- [WORK ORDER] Set down, character for character, everything in the records below from the line holding "tumefieri, echimoze si" down to the line holding "Este posibil sa", and no other line.

________________________________________

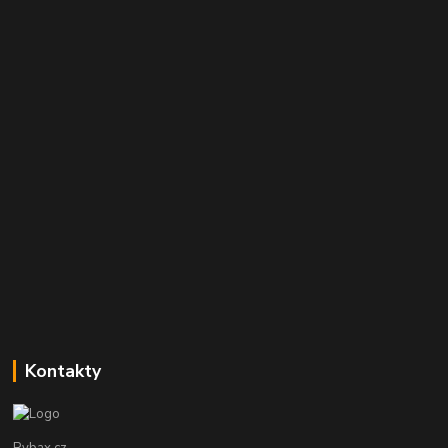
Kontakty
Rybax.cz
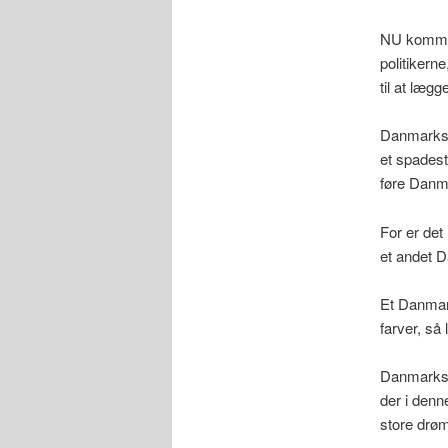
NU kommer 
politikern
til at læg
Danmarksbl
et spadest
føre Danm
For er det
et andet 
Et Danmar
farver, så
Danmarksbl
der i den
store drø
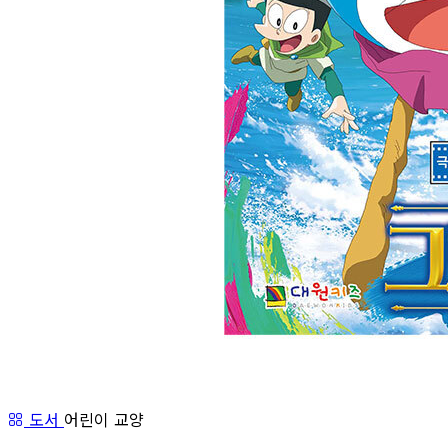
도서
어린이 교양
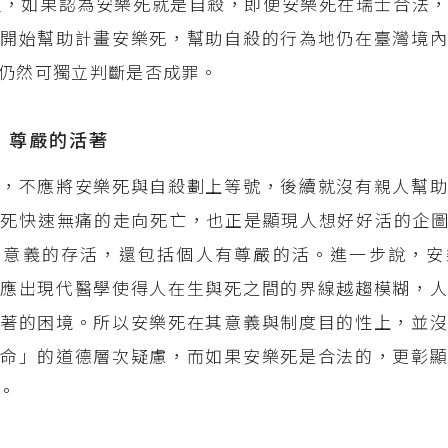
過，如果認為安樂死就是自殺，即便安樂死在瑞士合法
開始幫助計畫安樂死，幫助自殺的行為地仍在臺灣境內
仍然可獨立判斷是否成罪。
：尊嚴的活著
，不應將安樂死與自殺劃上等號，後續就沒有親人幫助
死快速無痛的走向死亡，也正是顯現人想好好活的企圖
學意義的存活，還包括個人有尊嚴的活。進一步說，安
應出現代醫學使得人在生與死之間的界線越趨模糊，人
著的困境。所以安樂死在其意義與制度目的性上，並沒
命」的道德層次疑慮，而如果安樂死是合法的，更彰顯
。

________________________________________

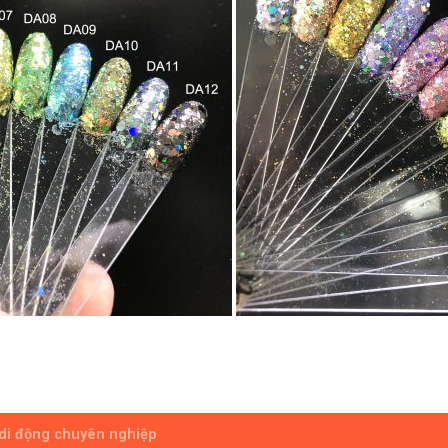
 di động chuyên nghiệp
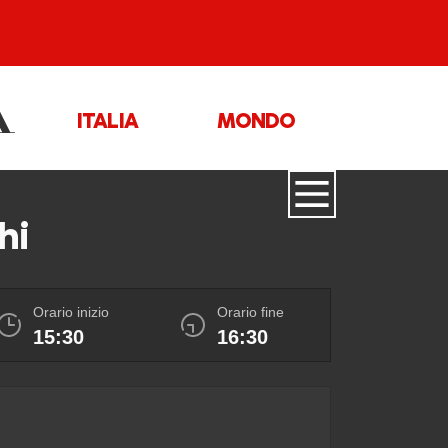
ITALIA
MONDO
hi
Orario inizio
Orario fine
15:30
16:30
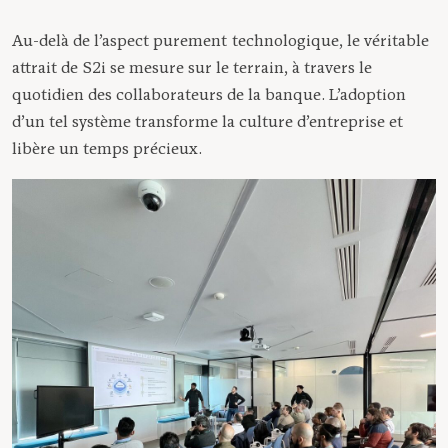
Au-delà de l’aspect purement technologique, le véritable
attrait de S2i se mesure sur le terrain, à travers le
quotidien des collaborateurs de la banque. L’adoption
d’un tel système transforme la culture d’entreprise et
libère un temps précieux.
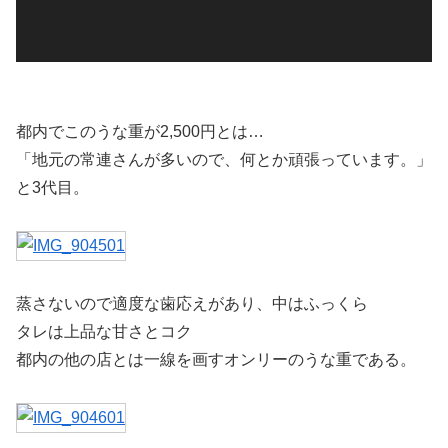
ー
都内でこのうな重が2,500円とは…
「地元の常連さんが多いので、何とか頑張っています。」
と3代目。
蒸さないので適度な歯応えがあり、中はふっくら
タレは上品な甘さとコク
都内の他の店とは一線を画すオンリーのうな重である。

________________________________________

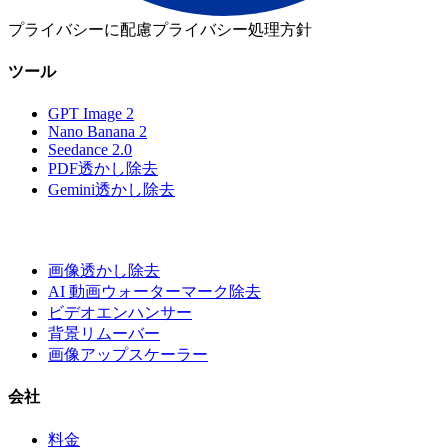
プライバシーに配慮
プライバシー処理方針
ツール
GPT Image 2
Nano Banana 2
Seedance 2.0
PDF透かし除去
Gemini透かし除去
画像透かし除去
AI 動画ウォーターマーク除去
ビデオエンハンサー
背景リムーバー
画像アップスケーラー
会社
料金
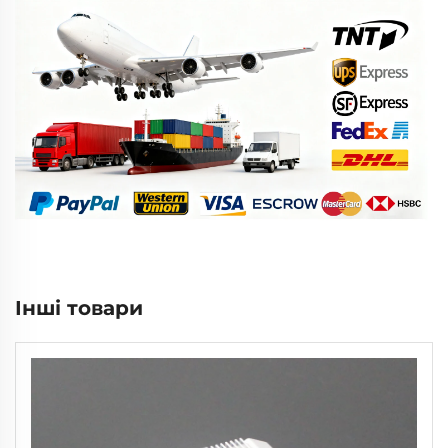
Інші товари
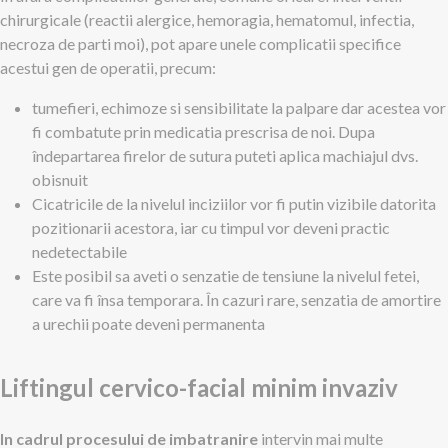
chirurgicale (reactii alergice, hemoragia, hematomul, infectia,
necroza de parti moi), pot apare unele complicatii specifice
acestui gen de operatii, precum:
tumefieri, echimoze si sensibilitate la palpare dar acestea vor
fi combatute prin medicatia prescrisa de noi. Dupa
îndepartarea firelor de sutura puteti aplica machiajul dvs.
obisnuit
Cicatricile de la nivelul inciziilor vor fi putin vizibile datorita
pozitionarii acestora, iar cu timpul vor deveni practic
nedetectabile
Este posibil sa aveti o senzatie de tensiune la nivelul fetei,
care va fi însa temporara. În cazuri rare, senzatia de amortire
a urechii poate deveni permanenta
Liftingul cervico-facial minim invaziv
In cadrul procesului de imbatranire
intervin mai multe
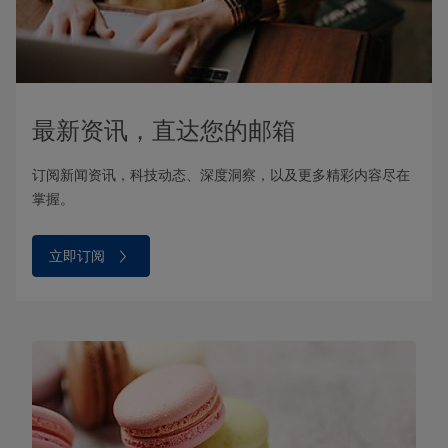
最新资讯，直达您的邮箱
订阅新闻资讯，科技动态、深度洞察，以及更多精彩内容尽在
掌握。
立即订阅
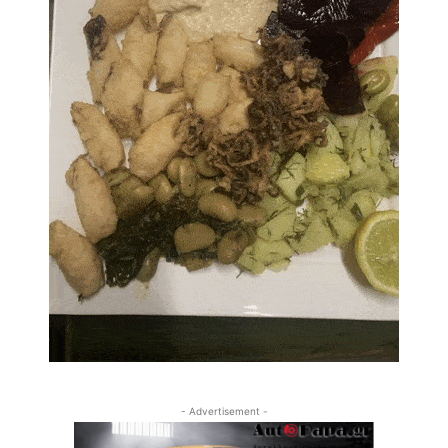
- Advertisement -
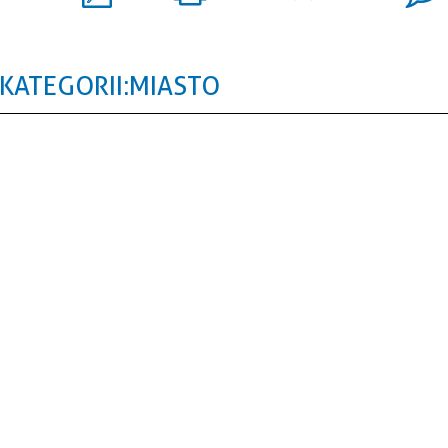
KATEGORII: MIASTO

________________________________________

- [RESPONSE AREA]
tumefieri, echimoze si sensibilitate la palpare dar acestea vor
fi combatute prin medicatia prescrisa de noi. Dupa
îndepartarea firelor de sutura puteti aplica machiajul dvs.
obisnuit
Cicatricile de la nivelul inciziilor vor fi putin vizibile datorita
pozitionarii acestora, iar cu timpul vor deveni practic
nedetectabile
Este posibil sa aveti o senzatie de tensiune la nivelul fetei,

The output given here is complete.